Senin, 01 Oktober 2007

Pengambilan Kebijakan dalam Mengatasi Pemanasan Global

Rizal 13007078


Akhir-akhir ini, isu pemanasan global menjadi topik yang banyak dibicarakan orang. Apalagi menjelang diadakannya pertemuan akbar negara-negara di dunia yang akan membahas topik tersebut, yaitu Conference of Parties (COP) ke-13 United Nations Framework Convention on Climate Change yang akan diadakan pada 3-14 Desember 2007 di Denpasar, Bali.
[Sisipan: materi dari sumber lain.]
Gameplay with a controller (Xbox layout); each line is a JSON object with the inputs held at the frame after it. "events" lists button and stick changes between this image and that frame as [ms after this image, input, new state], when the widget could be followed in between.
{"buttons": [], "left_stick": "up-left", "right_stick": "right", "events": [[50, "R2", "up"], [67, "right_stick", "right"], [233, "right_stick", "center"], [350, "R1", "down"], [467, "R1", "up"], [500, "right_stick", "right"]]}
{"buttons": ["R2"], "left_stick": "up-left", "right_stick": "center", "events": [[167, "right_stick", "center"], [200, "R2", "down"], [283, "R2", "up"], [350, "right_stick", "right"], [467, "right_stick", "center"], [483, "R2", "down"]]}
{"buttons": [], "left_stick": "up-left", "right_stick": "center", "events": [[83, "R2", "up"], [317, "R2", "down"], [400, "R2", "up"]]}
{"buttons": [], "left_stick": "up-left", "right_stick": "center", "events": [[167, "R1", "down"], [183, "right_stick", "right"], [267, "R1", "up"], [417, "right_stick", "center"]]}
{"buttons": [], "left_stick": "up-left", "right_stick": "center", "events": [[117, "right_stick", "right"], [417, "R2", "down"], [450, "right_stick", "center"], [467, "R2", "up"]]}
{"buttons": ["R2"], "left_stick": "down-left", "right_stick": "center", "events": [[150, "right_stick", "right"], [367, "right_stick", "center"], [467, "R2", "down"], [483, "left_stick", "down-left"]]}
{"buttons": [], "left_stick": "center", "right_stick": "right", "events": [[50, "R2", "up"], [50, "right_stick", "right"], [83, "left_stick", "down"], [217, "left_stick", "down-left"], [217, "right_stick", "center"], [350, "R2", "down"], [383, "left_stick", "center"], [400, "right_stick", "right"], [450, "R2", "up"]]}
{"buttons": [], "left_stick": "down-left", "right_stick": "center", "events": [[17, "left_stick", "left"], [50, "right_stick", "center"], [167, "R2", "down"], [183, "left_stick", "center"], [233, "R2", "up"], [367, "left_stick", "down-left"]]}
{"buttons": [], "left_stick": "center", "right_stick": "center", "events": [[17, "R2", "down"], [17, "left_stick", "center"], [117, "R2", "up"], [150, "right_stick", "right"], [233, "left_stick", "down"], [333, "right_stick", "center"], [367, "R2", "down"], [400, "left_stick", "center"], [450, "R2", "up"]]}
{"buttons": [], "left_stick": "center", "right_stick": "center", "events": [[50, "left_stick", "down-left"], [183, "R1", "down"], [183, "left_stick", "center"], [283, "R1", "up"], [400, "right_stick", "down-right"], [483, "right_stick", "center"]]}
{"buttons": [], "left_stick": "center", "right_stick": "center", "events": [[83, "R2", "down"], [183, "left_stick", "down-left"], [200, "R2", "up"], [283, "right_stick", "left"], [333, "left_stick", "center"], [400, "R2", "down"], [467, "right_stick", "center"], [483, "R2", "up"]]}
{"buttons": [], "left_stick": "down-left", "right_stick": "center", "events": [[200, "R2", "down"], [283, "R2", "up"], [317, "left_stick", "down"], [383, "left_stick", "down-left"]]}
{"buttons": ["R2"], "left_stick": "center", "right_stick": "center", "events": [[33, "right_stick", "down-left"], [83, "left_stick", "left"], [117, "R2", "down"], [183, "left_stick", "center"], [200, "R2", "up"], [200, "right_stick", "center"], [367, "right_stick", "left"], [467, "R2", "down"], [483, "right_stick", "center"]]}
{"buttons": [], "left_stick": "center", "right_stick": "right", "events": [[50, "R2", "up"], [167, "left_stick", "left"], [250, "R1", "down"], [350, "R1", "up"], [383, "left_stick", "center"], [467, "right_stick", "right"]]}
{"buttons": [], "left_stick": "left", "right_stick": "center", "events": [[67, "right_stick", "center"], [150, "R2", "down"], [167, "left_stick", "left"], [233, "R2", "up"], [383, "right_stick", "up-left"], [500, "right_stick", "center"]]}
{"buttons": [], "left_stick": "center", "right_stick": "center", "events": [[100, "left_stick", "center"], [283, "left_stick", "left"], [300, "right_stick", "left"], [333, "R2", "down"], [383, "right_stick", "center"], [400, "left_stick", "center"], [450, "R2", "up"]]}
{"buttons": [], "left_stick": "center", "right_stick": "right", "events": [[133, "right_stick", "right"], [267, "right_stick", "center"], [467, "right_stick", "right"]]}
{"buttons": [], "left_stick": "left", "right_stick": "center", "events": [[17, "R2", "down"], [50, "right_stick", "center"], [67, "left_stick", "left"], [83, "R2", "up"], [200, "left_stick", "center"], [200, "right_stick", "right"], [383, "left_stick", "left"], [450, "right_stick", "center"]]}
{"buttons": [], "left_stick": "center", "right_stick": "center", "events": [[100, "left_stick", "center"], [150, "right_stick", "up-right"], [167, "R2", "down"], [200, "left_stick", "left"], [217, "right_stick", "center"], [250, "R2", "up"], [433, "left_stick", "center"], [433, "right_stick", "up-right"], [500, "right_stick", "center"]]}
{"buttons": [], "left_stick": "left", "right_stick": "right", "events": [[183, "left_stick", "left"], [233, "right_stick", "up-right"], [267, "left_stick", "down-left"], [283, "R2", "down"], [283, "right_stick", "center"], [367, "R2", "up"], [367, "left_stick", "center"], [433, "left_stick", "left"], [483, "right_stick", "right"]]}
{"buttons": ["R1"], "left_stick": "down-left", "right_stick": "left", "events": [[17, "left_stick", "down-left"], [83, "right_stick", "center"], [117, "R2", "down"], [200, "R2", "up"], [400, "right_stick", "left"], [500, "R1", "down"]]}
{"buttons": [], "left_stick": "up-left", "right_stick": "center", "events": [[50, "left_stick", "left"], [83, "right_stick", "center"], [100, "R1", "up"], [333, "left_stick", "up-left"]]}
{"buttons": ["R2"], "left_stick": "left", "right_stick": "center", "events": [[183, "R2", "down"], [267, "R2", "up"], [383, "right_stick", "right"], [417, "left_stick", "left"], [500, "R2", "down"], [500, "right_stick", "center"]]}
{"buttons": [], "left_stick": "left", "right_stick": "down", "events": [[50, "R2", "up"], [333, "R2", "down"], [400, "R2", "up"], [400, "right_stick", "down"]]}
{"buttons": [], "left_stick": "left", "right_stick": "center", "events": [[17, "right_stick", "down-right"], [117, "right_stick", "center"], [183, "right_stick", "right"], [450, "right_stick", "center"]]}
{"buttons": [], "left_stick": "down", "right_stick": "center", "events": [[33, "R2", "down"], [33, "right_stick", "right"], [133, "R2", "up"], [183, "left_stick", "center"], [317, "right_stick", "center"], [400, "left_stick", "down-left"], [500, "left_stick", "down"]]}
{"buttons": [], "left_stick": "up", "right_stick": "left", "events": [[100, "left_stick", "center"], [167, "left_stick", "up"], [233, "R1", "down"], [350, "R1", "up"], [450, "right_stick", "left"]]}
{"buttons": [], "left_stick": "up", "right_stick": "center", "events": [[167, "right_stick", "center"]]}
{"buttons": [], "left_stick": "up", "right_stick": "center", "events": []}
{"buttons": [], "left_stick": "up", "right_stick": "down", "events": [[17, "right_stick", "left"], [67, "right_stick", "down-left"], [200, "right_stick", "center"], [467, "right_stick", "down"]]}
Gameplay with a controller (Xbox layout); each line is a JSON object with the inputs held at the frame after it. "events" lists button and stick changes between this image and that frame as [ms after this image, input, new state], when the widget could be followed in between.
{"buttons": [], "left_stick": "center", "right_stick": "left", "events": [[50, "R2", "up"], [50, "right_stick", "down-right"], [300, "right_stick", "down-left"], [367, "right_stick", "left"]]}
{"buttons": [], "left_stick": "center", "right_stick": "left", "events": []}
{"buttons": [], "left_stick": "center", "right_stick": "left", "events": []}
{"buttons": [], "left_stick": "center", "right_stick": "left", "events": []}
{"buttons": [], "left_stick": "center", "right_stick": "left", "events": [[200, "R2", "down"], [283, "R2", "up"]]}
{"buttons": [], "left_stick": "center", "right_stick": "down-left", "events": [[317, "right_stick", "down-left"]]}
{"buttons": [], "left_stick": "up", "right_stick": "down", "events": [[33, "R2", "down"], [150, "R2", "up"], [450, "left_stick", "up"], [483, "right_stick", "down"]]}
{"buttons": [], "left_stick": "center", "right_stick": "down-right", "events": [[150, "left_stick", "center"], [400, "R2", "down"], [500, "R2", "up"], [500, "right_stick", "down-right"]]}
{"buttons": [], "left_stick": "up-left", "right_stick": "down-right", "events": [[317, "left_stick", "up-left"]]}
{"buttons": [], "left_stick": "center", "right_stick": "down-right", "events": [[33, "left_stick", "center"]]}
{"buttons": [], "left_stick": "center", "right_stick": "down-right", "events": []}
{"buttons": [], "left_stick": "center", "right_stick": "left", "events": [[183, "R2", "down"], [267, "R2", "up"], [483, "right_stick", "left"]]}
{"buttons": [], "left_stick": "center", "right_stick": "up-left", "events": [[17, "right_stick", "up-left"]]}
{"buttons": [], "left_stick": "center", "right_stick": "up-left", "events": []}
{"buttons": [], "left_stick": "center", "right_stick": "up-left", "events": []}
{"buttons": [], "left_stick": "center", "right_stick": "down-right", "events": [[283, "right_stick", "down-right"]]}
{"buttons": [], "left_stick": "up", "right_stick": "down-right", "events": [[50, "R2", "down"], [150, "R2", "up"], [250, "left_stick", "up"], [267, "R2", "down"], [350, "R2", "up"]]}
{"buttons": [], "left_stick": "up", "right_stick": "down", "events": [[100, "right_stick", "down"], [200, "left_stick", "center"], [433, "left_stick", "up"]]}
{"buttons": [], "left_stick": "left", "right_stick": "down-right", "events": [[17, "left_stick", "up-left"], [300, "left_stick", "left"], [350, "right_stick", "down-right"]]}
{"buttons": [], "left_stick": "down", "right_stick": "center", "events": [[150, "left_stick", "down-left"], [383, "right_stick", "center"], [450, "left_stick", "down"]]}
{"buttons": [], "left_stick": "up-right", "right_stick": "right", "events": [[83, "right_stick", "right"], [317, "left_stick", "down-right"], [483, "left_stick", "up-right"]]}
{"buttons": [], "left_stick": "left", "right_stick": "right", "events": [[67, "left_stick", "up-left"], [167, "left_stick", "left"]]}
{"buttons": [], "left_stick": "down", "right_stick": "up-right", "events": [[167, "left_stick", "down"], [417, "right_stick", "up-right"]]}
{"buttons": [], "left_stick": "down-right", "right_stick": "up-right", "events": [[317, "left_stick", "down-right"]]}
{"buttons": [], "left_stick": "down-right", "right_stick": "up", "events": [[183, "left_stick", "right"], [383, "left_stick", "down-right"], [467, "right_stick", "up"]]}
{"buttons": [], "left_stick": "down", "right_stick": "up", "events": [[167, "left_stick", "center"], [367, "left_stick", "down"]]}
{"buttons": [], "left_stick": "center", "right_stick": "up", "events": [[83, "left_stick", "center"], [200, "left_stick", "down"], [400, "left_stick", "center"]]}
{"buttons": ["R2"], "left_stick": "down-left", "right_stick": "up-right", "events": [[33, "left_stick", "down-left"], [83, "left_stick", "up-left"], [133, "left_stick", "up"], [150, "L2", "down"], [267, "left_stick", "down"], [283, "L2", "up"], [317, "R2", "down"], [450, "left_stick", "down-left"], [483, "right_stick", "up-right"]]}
Dan akhir-akhir ini, berita kerusakan hutan sebagai pemicu utama kerusakan global sangat santer dibicarakan. Selalu dibicarakan mengenai kebakaran hutan dan gambut, yang terjadi di negara berkembang termasuk Indonesia, ikut berperan menaikkan tinggi muka laut akibat naiknya suhu udara dan melelehnya es di Greenwich dan Antartika. Padahal perlu dicermati, penyebab utama pemanasan global adalah pemendaman gas rumah kaca yang diakibatkan oleh emisi karbon dan penyebab kejenuhan emisi karbon ada 4. Yaitu kelistrikan yang berkontribusi 42%, transportasi yang berpengaruh 24%, industri dengan 20%, dan sebanyak 14% dari kependudukan serta penggunaan barang komersial. Yang menarik untuk diamati adalah emisi yang ditimbulkan oleh hutan yang terbakar tidak disebutkan di sana, karena memang emisi yang dihasilkan tidak cukup banyak jika dikumulasikan karena kejadian itu hanya berlangsung dalam kondisi tertentu, waktu tertentu, dan wilayah tertentu. Sedangkan keempat faktor utama di atas berlangsung kontinu di hampir seluruh tempat di dunia.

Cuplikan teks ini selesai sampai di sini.